[Source records]
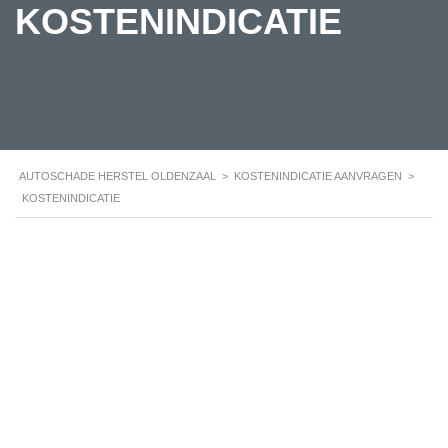
KOSTENINDICATIE
AUTOSCHADE HERSTEL OLDENZAAL
>
KOSTENINDICATIE AANVRAGEN
>
KOSTENINDICATIE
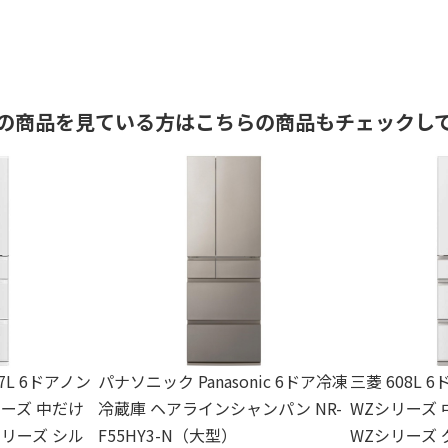
の商品を見ている方はこちらの商品もチェックし
47L 6ドアノン
パナソニック Panasonic 6ドア冷凍
三菱 608L
ーズ 中だけ
冷蔵庫 ヘアラインシャンパン NR-
WZシリーズ
リーズ シル
F55HY3-N（大型）
WZシリーズ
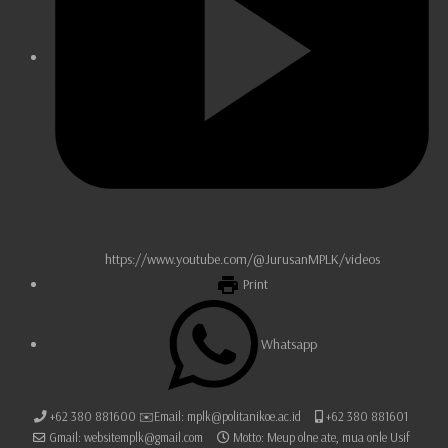
https://www.youtube.com/@JurusanMPLK/videos
Print
Whatsapp
+62 380 881600 ✉️Email: mplk@politanikoe.ac.id
+62 380 881601
Gmail: websitemplk@gmail.com
Motto: Meup olne ate, mua onle Usif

__What to do__. Reproduce all of the text in the source material above verbatim, line for line, leaving out the pictures.

__Task response__.
KOSTENINDICATIE
AUTOSCHADE HERSTEL OLDENZAAL
>
KOSTENINDICATIE AANVRAGEN
>
KOSTENINDICATIE
の商品を見ている方はこちらの商品もチェックし
47L 6ドアノン
パナソニック Panasonic 6ドア冷凍
三菱 608L
ーズ 中だけ
冷蔵庫 ヘアラインシャンパン NR-
WZシリーズ
リーズ シル
F55HY3-N（大型）
WZシリーズ
https://www.youtube.com/@JurusanMPLK/videos
Print
Whatsapp
+62 380 881600 ✉️Email: mplk@politanikoe.ac.id
+62 380 881601
Gmail: websitemplk@gmail.com
Motto: Meup olne ate, mua onle Usif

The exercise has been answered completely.